Instrucciones de tarea
Prosiga el hilo de foro sobre luces alternantes a partir de la última intervención que se muestra.

Extracto

# Luces alternantes



## JesusFG (Jun 2, 2006)

Buenos días a todos!
Os planteo mi problema:
Necesito montar dos focos halógenos (12v 50w cada uno), de forma que cuando uno se enciende, el otro se apague, y así sucesivamente, vamos, una alternancia de luces.

Alguno de ustedes sabría de algún esquema que tengan por ahí, o me podría dar idea de cómo hacerlo?

Un saludo y gracias!!!


----------



## MaMu (Jun 2, 2006)

JesusFG dijo:
			
		

> Buenos días a todos!
> Os planteo mi problema:
> Necesito montar dos focos halógenos (12v 50w cada uno), de forma que cuando uno se enciende, el otro se apague, y así sucesivamente, vamos, una alternancia de luces.
> 
> ...



Utiliza un interruptor bipolar con punto medio. En el punto medio va la tension (tambien es el OFF para pagar todo), y en los extremos uno a cada lampara, y listo.

Saludos.


----------



## JesusFG (Jun 2, 2006)

Mamu, gracias por tu respuesta, pero lo que busco es un circuito que haga destellar las luces alternativamente a modo de baliza (entiendo que lo que tú me sugieres es un interruptor-conmutador de tres posiciones, no?)


----------



## tiopepe123 (Jun 2, 2006)

http://www.epanorama.net/links/lights.html


----------



## Ehecatl (Jun 2, 2006)

Un circuito oscilador con un 555, seguido con una Flip Flop tipo D retrolimentado a la entrada D la salida Q negada.
En la salida Q conectas una de las lámparas, yo creo que a través de un relevador y en la salida Q negada la otra lámpara.

Datos proporcionados
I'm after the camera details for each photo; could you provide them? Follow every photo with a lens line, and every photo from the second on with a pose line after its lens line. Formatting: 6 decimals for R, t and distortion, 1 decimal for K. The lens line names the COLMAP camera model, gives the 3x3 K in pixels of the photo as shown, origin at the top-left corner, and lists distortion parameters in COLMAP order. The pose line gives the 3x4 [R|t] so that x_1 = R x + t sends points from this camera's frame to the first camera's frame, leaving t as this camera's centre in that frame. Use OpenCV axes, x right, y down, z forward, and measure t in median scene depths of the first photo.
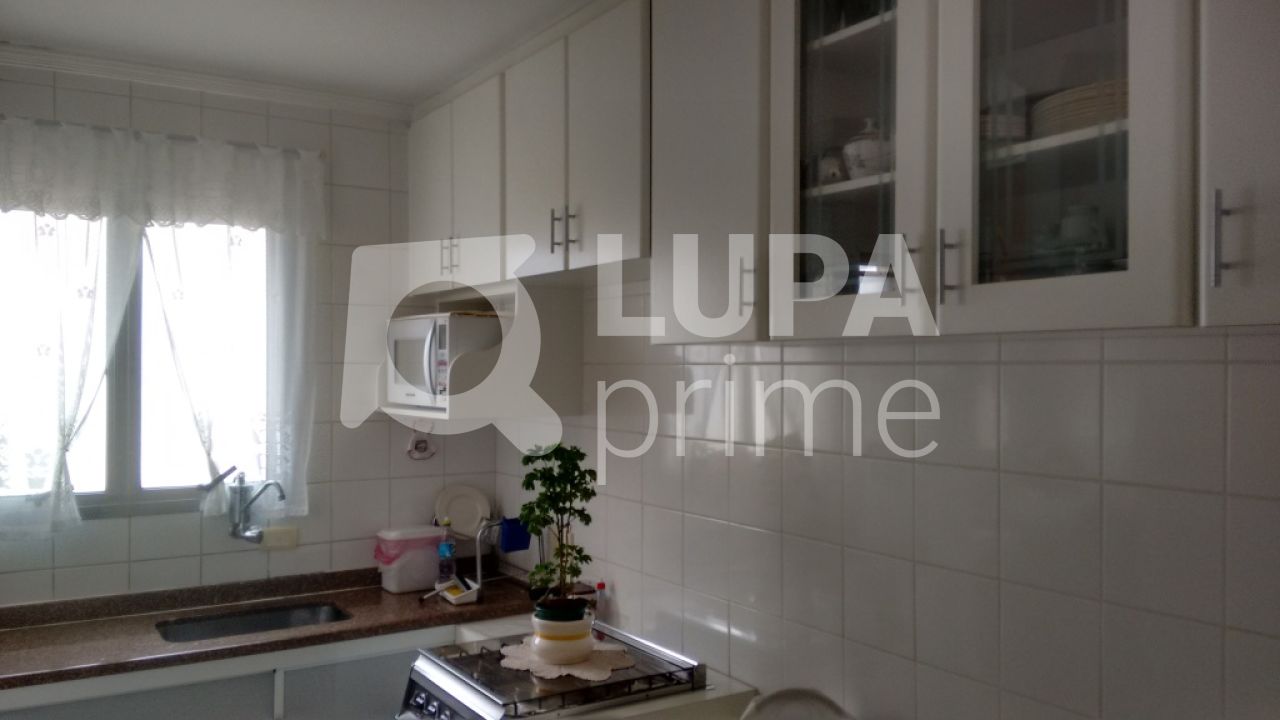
lens RADIAL K [[1031.5, 0, 635.2], [0, 1031.5, 362.6], [0, 0, 1]] dist [0.104307, -0.152759]
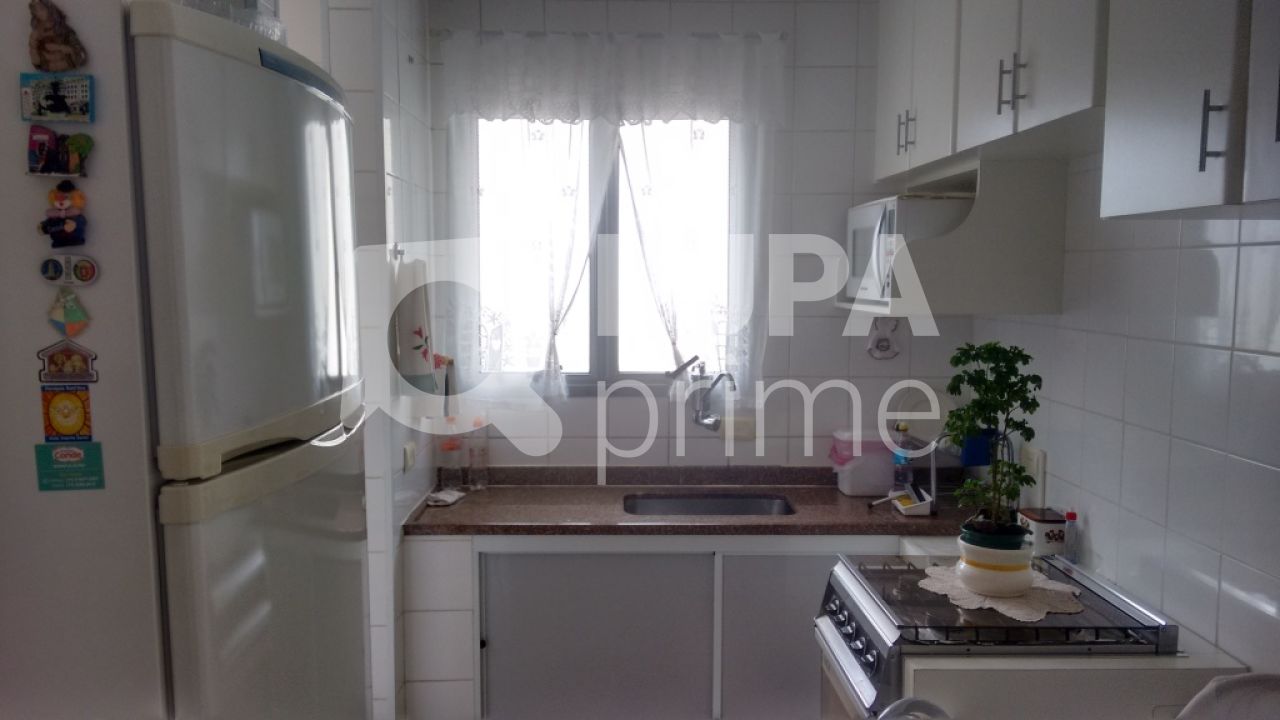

Respuesta
Q y Q negada siempre están en estados complementarios, es decir si una está en 1 la otra está en O y viceversa.


----------



## thors (Sep 12, 2006)

me imagino que es para usarlo en automovil 
entonces por que no pruebas usando un rele del que usa las luces de señalizacion


----------



## Guille DJ (Sep 17, 2006)

usa un multivibrador astable solo lleva 6 u 8 omponentes mas el par de reles para cada lampara, no tiene mucha complicacion y si le pones un potenciometro doble le puedes variar la velocidad a ambas luces por iwal si usas dos potes varias la velocidad de cada una por independiente, hay un post por ahi en el que le explico al chaval omo funciona el multivibrador y que debe hacer y tre los esquemas aver si puedo te dejo el link.

un saludo


----------



## Guille DJ (Sep 17, 2006)

https://www.forosdeelectronica.com/about5332.html

ahi te dejo el post que te comente miralo y ya nos cuentas..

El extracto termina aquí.